A estratégia adotada em Campinas mostra que a descentralização não deve ser vista como um modelo de gestão pré-definido a ser implantado de uma só vez. Na verdade, o que é possível fazer é implantar um processo de descentralização, que vai se estendendo por muitos anos e requer um acompanhamento constante e um aprendizado permanente por parte dos servidores, dos dirigentes municipais e dos cidadão. Deve ser fruto de discussão e vivência de novas situações e relações de poder. O verdadeiro objeto de intervenção são as pessoas e não o organograma da prefeitura.

RESULTADOS

Do ponto de vista gerencial, a descentralização possibilita um aumento da eficiência e da eficácia das ações do governo. É possível melhorar a qualidade de vida sem depender de grandes projetos, pois a prefeitura amplia seu poder de diagnóstico: no caso de Campinas, as SARs exerceram um papel de "lentes de aumento", conferindo visibilidade a problemas que antes não eram percebidos.
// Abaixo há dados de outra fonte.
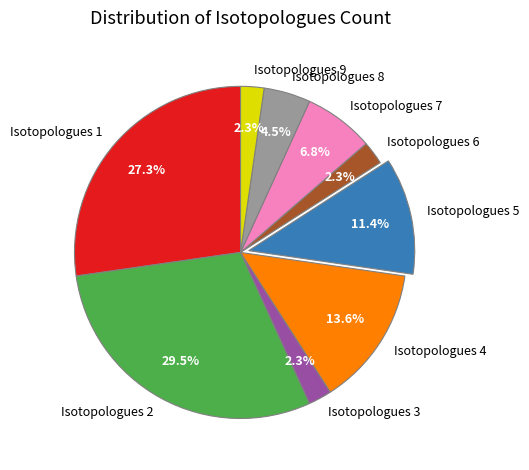

Approximately how many times larger is the value at Isotopologues 6 compared to Isotopologues 9?

1.0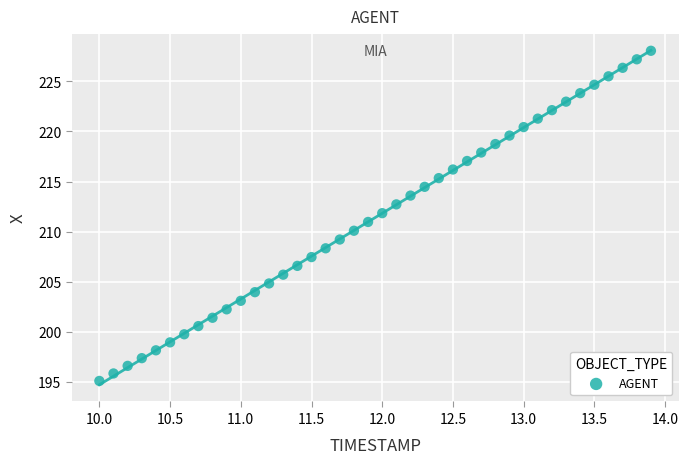

What is the range of Y values (max minus min)?

32.9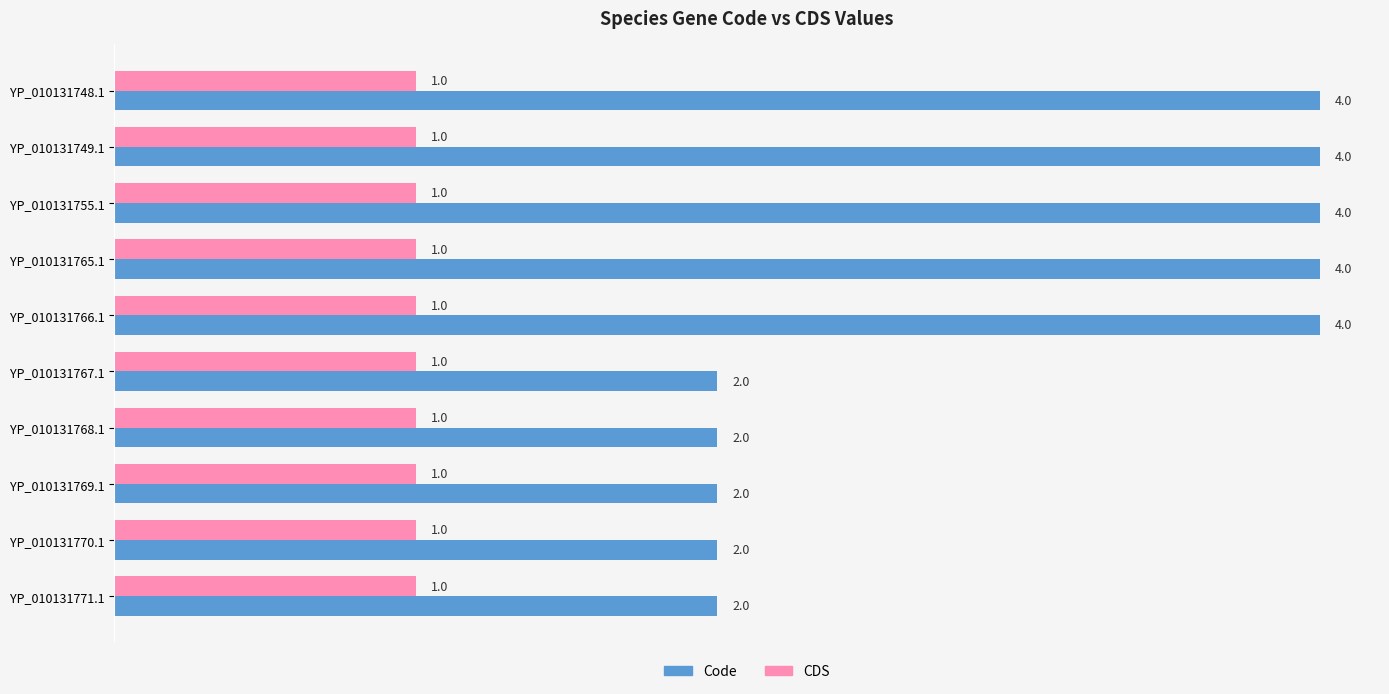

Is it true that Code equals 2 at YP_010131769.1?

True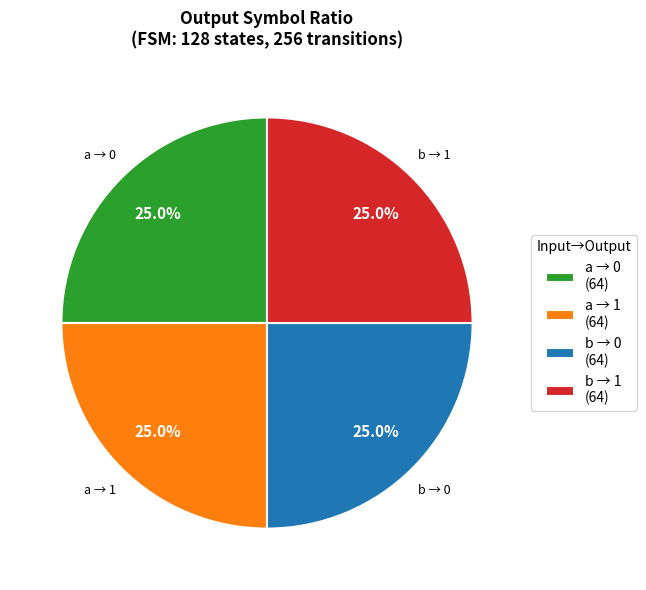

Is there any slice that represents more than half of the pie?

No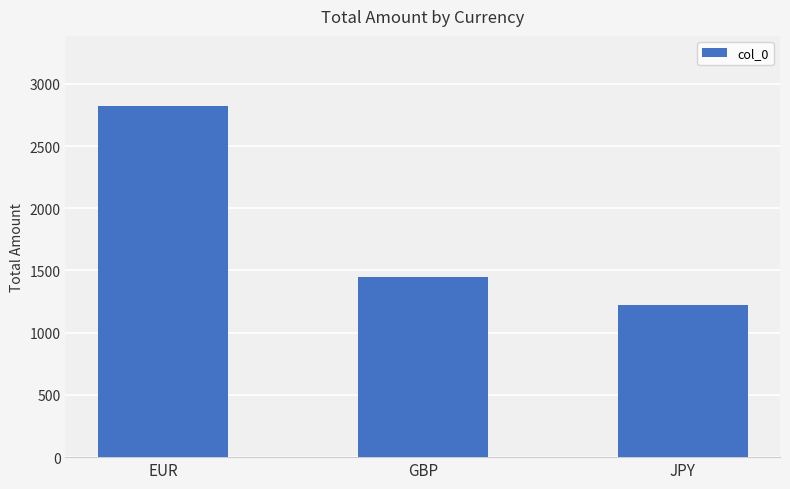

How many values are below 1449?

1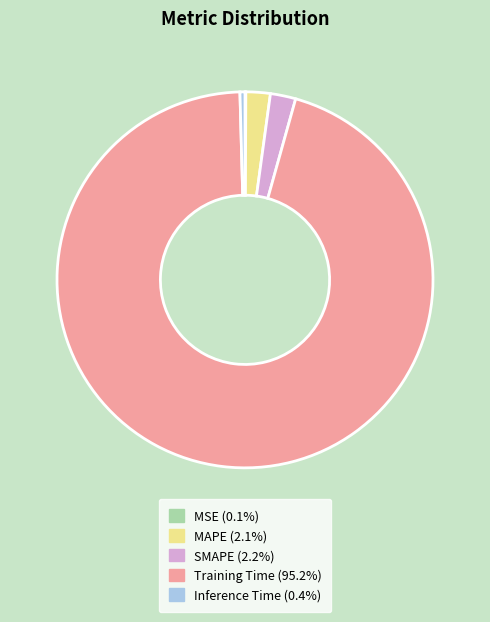

Which has a higher value, SMAPE or Training Time?

Training Time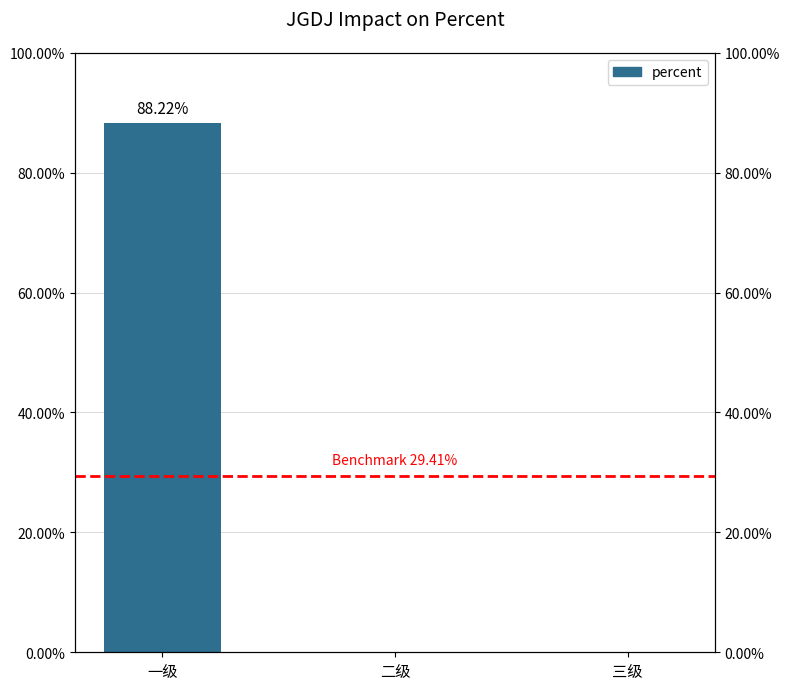

Reading left to right, transcribe all the data shown in this chart.

一级=0.9	二级=0.0	三级=0.0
Com isso, a quantidade de demandas por ações da prefeitura aumentou. Ao se implantar um programa de descentralização, é necessário contar com esse efeito, incorporando providências para a que a capacidade de intervenção da prefeitura acompanhe o crescimento da demanda. Em Campinas, a política de valorização e capacitação de recursos humanos assumiu um papel decisivo.

Sem as preocupações com o "varejo", o núcleo central de governo passa a ter condições para se ocupar de questões de caráter global e estratégico.

A implantação de núcleos regionais, responsáveis pela implantação de projetos locais e pelo contato direto com as demandas populares, favorece um relacionamento direto com os cidadãos e valoriza a organização comunitária. Torna-se possível buscar em conjunto as soluções adequadas às necessidades, quebrando o monopólio do conhecimento pelos técnicos e burocratas.

Do ponto de vista político, a descentralização aumenta a transparência das ações do governo e é positiva para o desenvolvimento da participação da população na solução dos próprios problemas. Um modelo de gestão descentralizada tende a enfrentar dificuldades com parte do Legislativo: vereadores de estilo mais próximo ao clientelismo verão este modelo como uma ameaça à sua prática política.

A descentralização pode produzir ainda outras mudanças na cultura política do município: o reforço da identidade local e a criação de vínculos de populações migrantes com a cidade em que passaram a morar.